By Brenden Bobby
Reader Columnist
September means one thing: Apples!
It’s harvest season, and America’s favorite red fruit is arriving en masse to a produce department and farmer’s market near you.
You know what they say: “American as apple pie.”
Surprisingly, that’s an incredibly misleading statement, because apples, pie and especially apple pie aren’t American… But they kind of are.
Apples originate from a tree in Asia, Malus sieversii, which still grows to this day in the wild; from there, they were bred, grafted and traded to European countries where they rapidly evolved into an unrecognizable (and delicious) fruit.
We believe that pies were first made by the Greeks, the progenitors of modern democracy.
Historians have found an apple pie recipe from Europe originating in the 1300s, oddly requesting figs as a filler.
So, how exactly is apple pie American?
Americans take things and change them into new forms, sometimes leaving them unrecognizable, but usually better in the process.

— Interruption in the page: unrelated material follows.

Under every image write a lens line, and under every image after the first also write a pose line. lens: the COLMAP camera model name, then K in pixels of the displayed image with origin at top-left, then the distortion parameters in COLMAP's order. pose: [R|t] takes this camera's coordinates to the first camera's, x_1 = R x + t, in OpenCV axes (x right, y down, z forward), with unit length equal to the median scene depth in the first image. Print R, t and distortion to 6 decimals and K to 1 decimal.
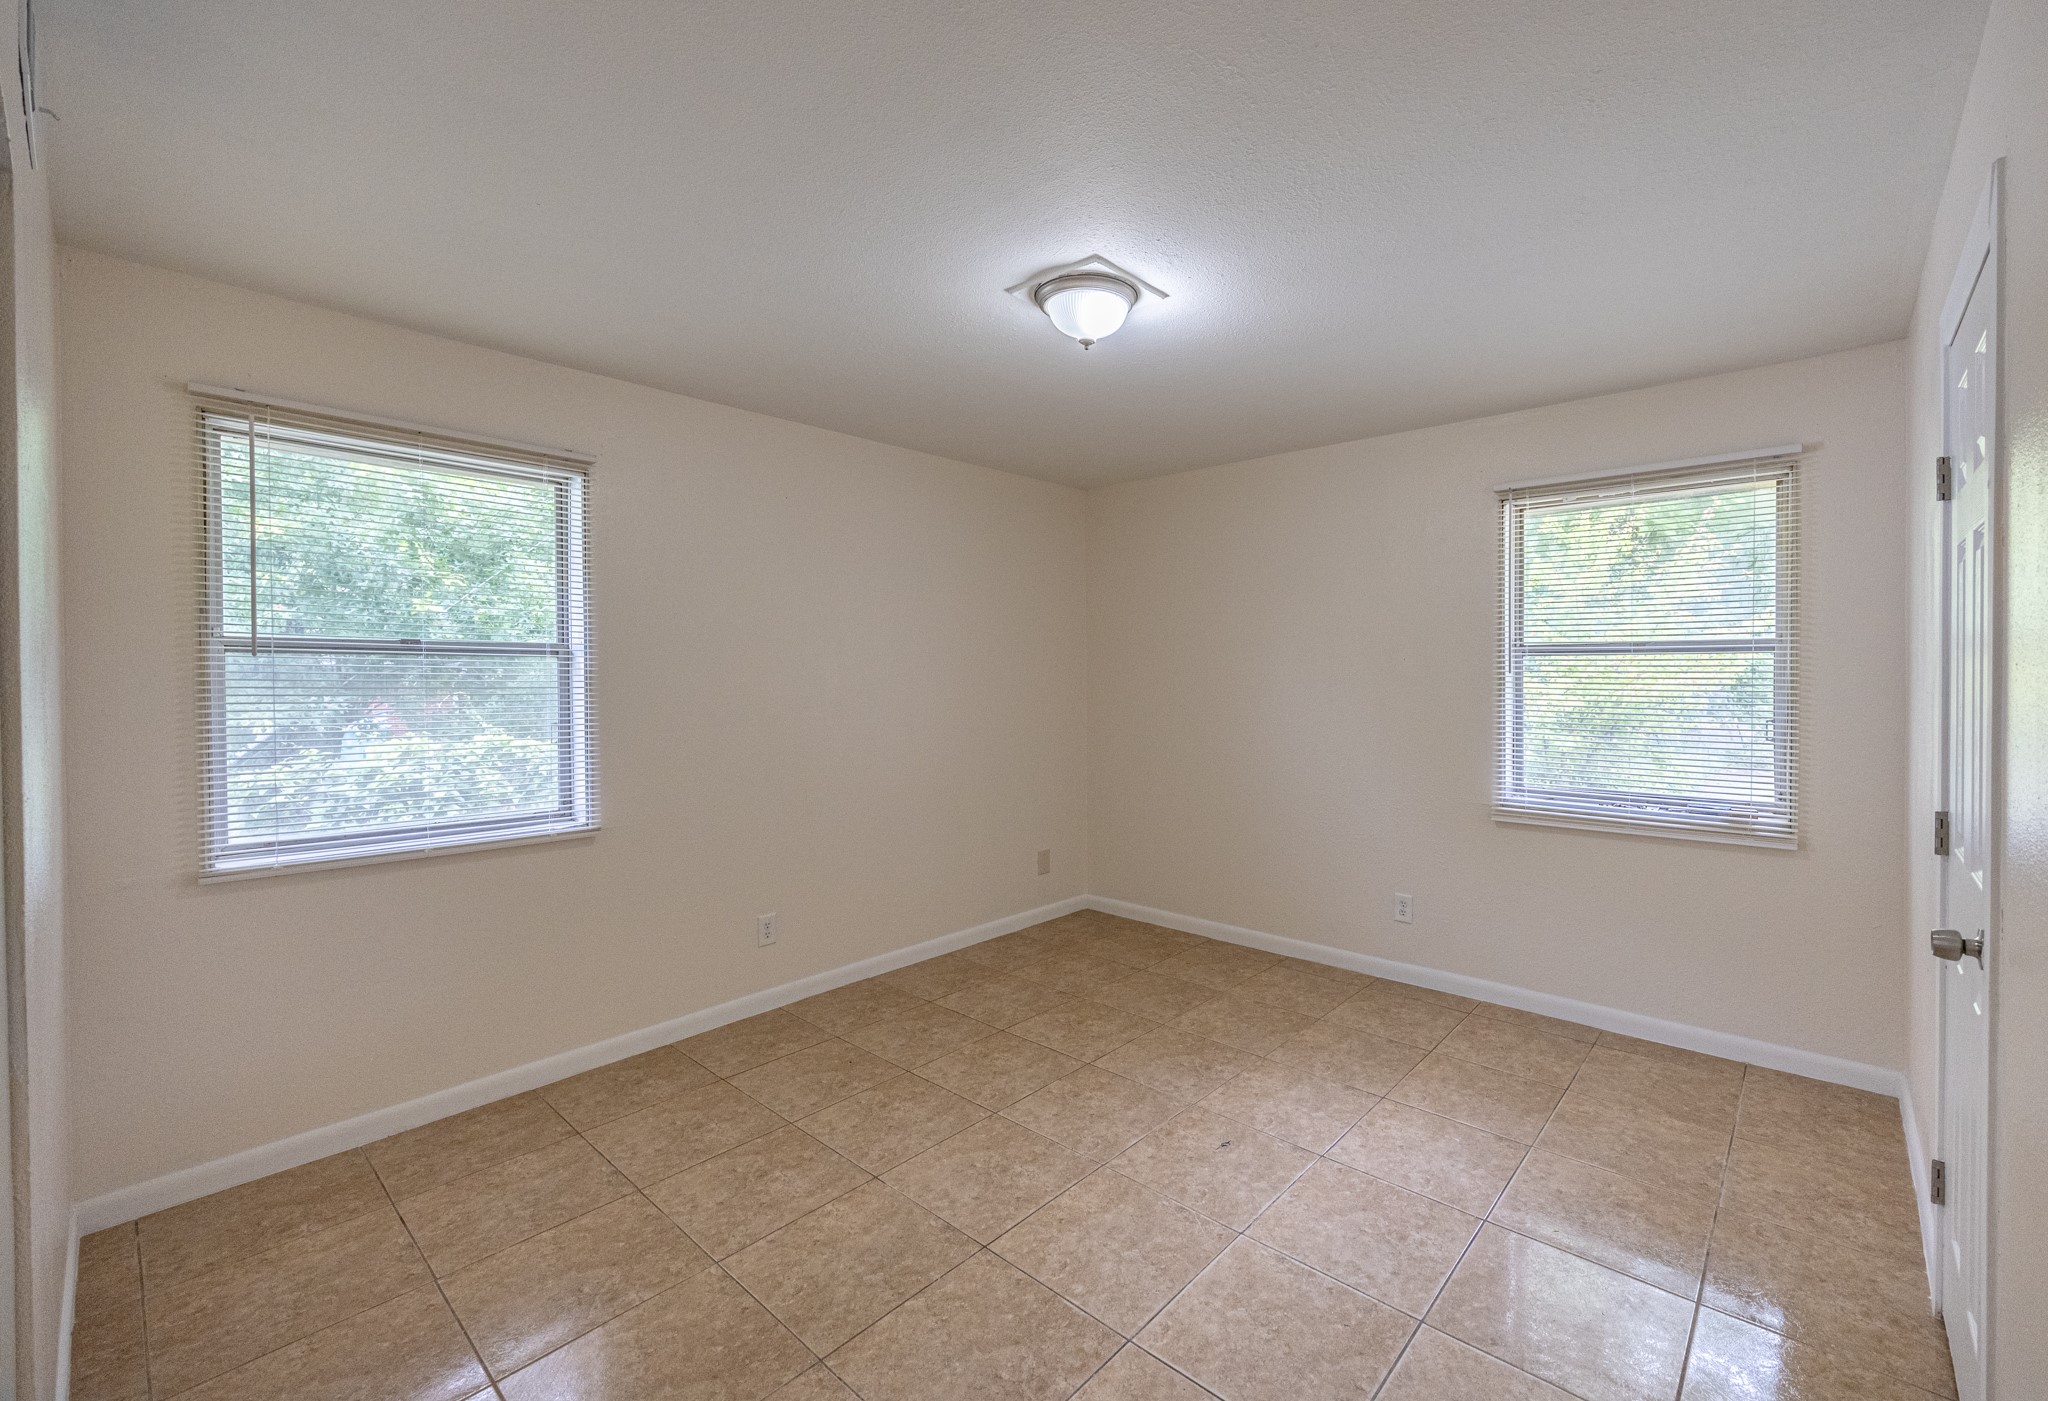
lens RADIAL K [[871.8, 0, 1022.9], [0, 871.8, 690.2], [0, 0, 1]] dist [-0.008622, 0.000513]
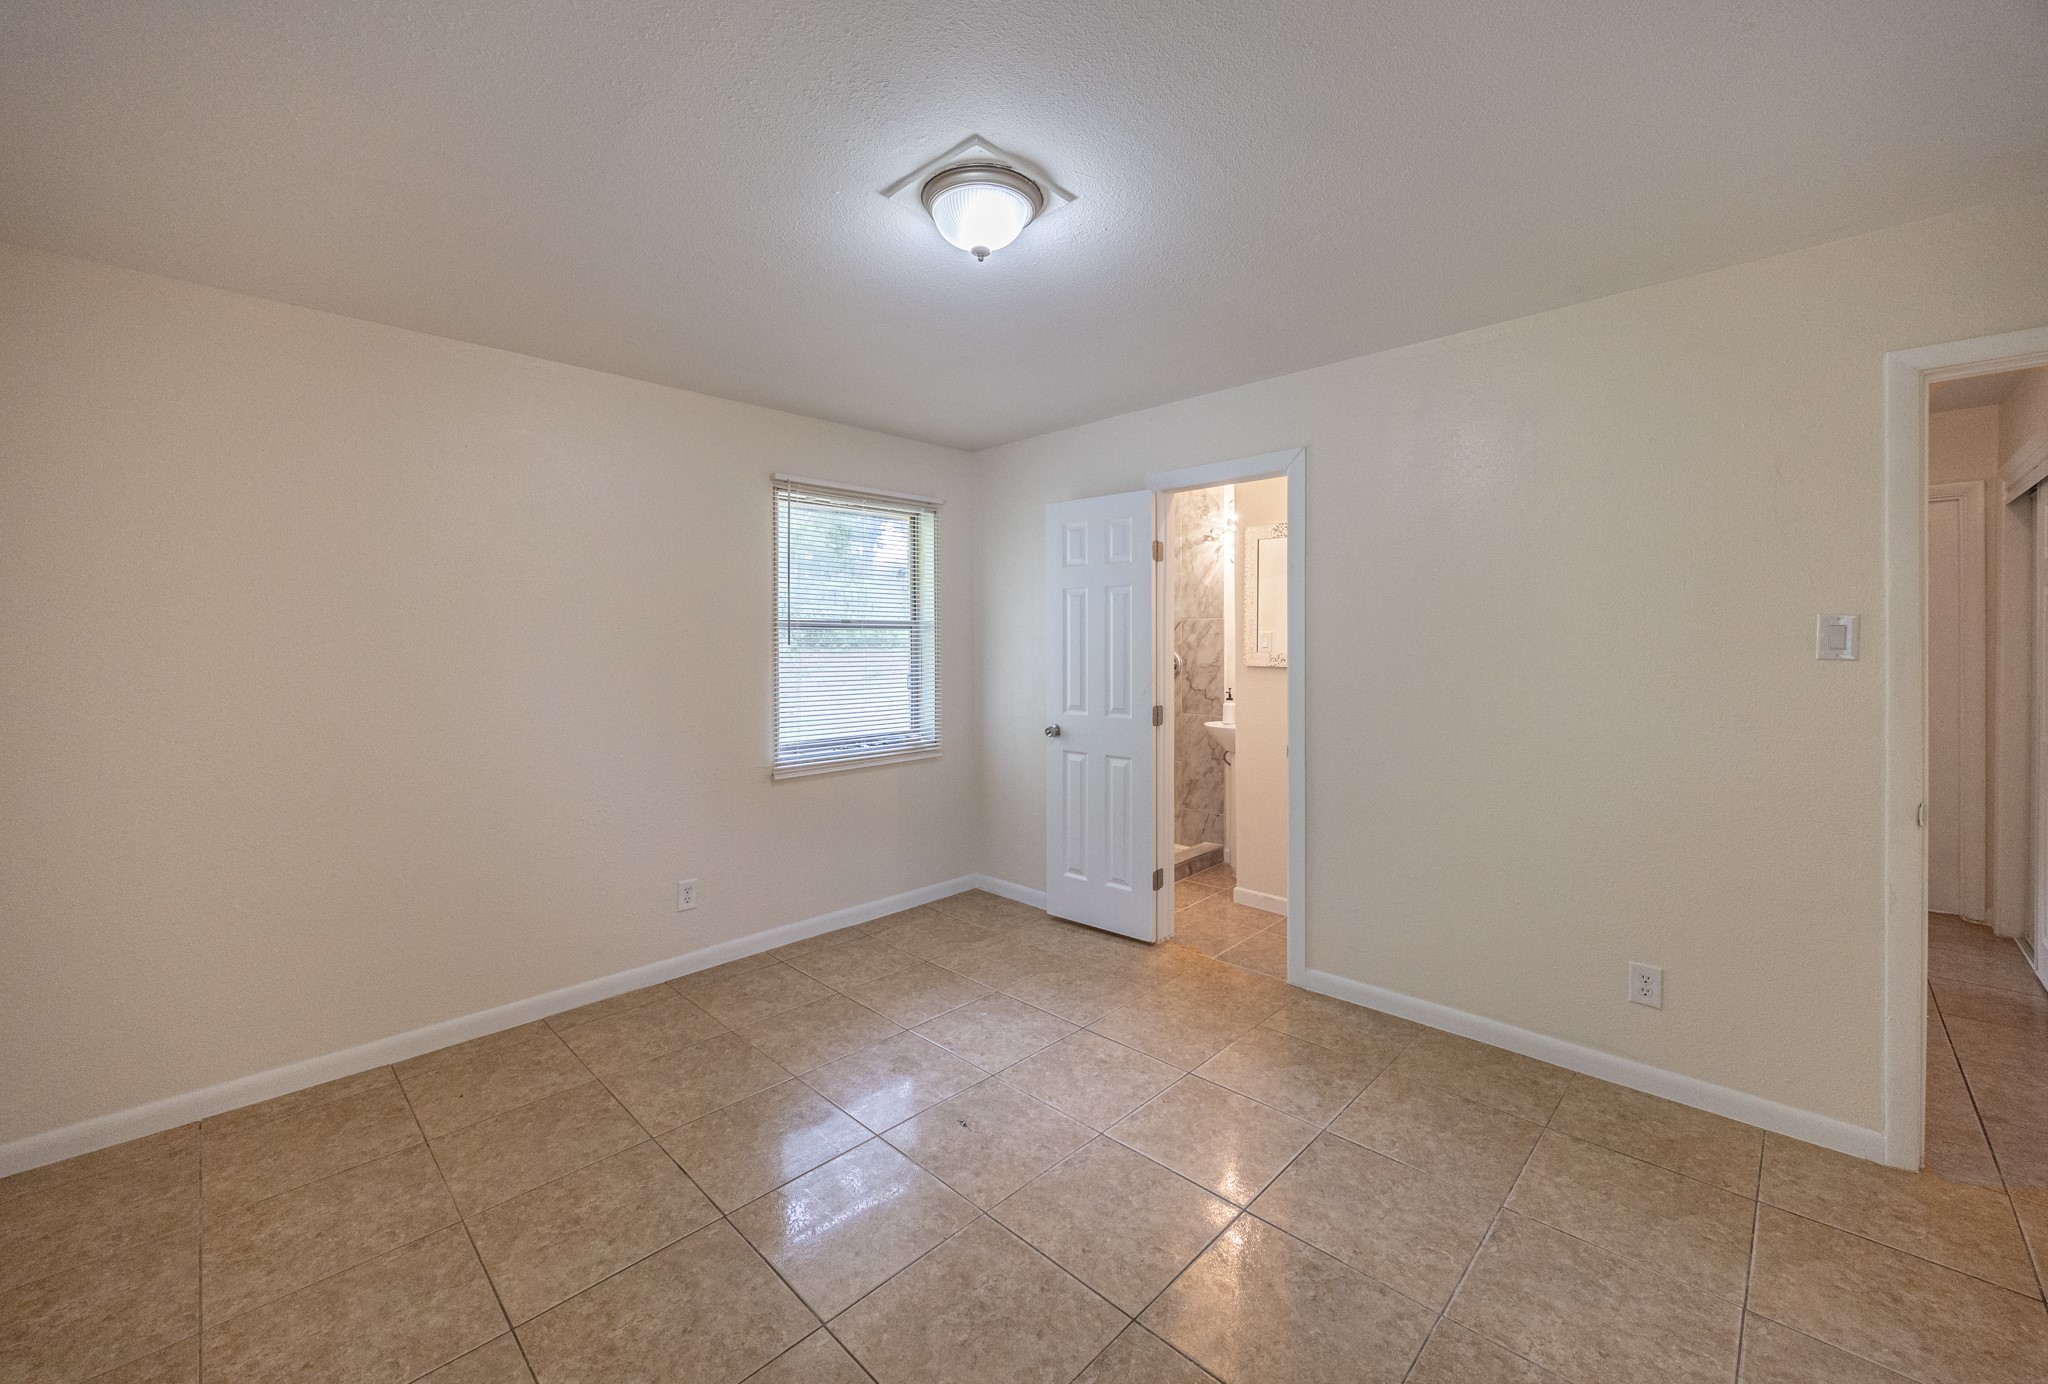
lens RADIAL K [[805.9, 0, 1115.2], [0, 805.9, 647.3], [0, 0, 1]] dist [-0.002710, -0.000136]
pose [[-0.035780, -0.004074, 0.999351, -0.558947], [0.027375, 0.999612, 0.005055, -0.010775], [-0.998985, 0.027538, -0.035655, 0.700475]]
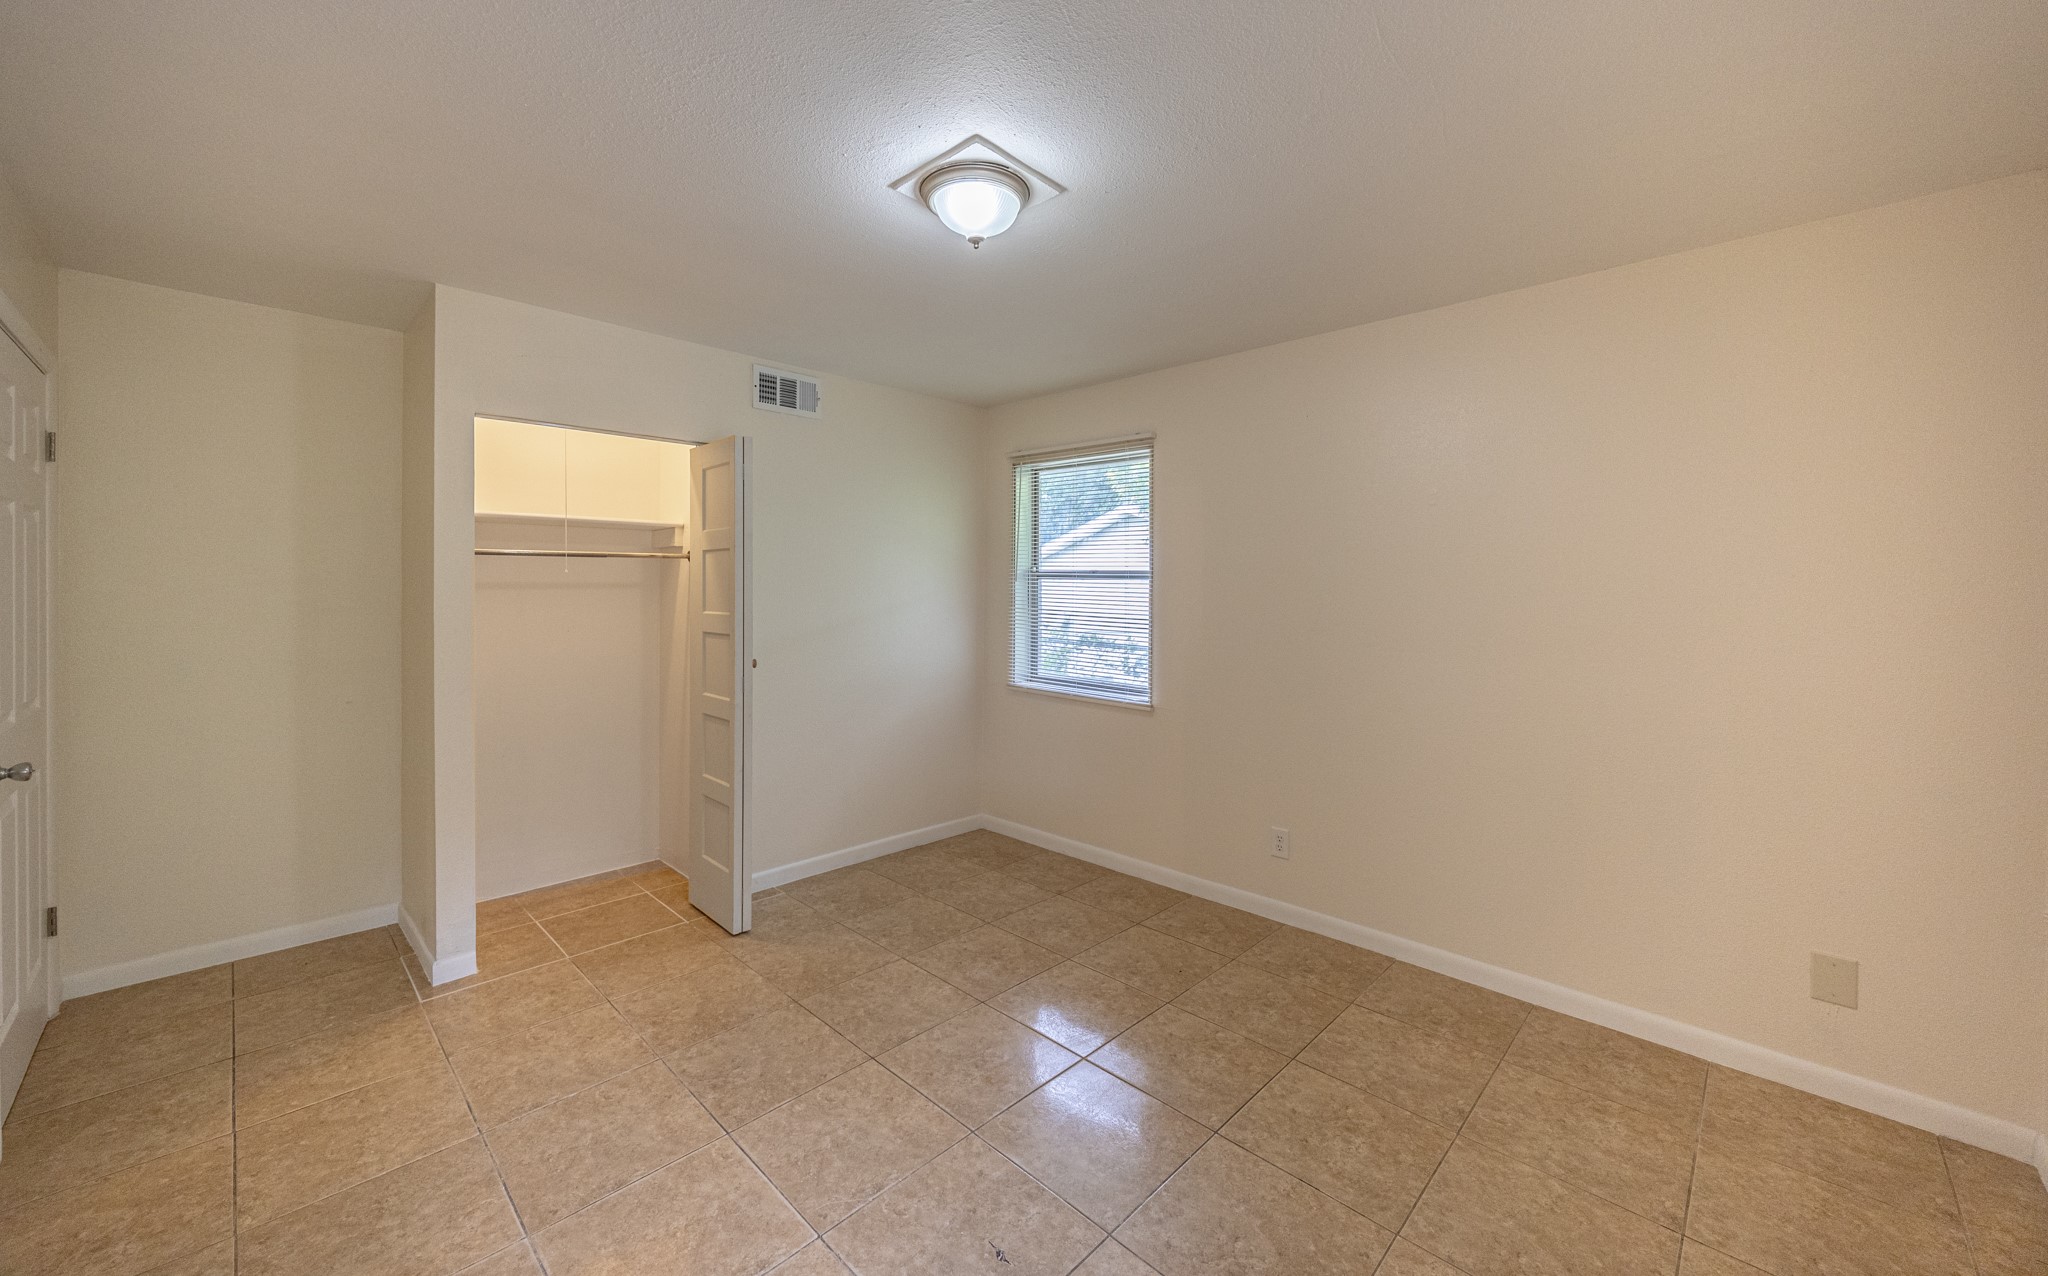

We took apple pie from relative obscurity, changed the filling, took out the figs and morphed it into a worldwide phenomenon, just like we did with apples (think: Honeycrisp, Pink Lady and Red Delicious), and of course, democracy (um, hello, 1776 is calling.).
Now that I’ve got you all jacked up and inspired talking about an obscure link between American liberty and lethal amounts of sugar, let’s talk about apples!
The Red Delicious is the most iconic apple in all the western hemisphere. It’s the apple you see on a teacher’s desk.
Ironically, after so many generations of breeding it for shelf-life and looks, we bred all the flavor out of it!
Red Delicious apples are real workhorses, and legend has it the original tree was thought to be a nuisance and was cut down twice, only to regrow a third time and birth the legendary fruit. It’s a shame the legendary fruit doesn’t taste so good anymore.
Fuji apples have a fun story behind them, too. These are one of the most common types of very sweet apples found at the grocery store, now. They were developed in Japan in the 1930s from two American breeds of apple: Red Delicious and the Virginia Ralls Janet. This was a really tense time for Japan and the United States, as the powers were expressing real animosity and friction toward one another in the lead-up to Pearl Harbor.
The Fuji apple best represents the reconstruction, the two countries coming together and sharing a literal fruit of their labors, and the world was a better place for it in the end!
Honeycrisp apples are a favorite of the northern and northwestern states. It was bred in Minnesota, land of the everything-is-frozen, and it was designed to be very cold resistant. It turns out Minnesota wasn’t the only state that loved the Honeycrisp, and it migrated west. Several farms in Washington bring delicious Honeycrisp apples to Sandpoint every year.
In my opinion, Honeycrisp apples make some of the best cider money can buy, since it’s a little bit sweet, a little bit tart, and it’s a pretty big apple.
Try buying them out of season and it’ll lighten your wallet real fast, though! I’ve seen them go for $7 a pound in the middle of summer. Oo-ie!
Granny Smith is another iconic apple. It’s about as green as it gets, and is one of the most tart apples available. The Granny Smith is an Australian apple, started on the farm of Maria Ann Smith. Story is, she found a sapling where she would dump her crab apples, and it would grow up to give apples that were perpetually green.
Due to the tartness of Granny Smith apples, they’re a popular apple when making cider to balance the sweetness out. They’re also incredible in apple pies- Just don’t forget to add sugar!
Of all the apples we claim as our own, and ones we borrow from other countries, there is only one apple native to America, and that’s the crabapple.
Truth be told, I couldn’t find much more information than that, I’m guessing because we don’t often use it for mass consumption!
I have a crab apple tree, and it makes some of the most foul-tasting apples I’ve ever eaten until I throw them into a crust and bake them.
Apples, like peaches, are in the same family as roses. I imagine they’re more closely related to the little pink and white wild roses we find blooming around here than the cultivated variety in our gardens.
It surprised me to know that China produced more apples than … well, pretty much the rest of the world combined. As few as three years ago, China produced at least 37 million tons of apples, while the US, the next biggest producer, produced around 4 million tons. That’s an immense gulf of difference, yet no one says “as Chinese as apple pie!”
I hope you learned something, today! And if you didn’t, I hope you at least had a nice mug of cider.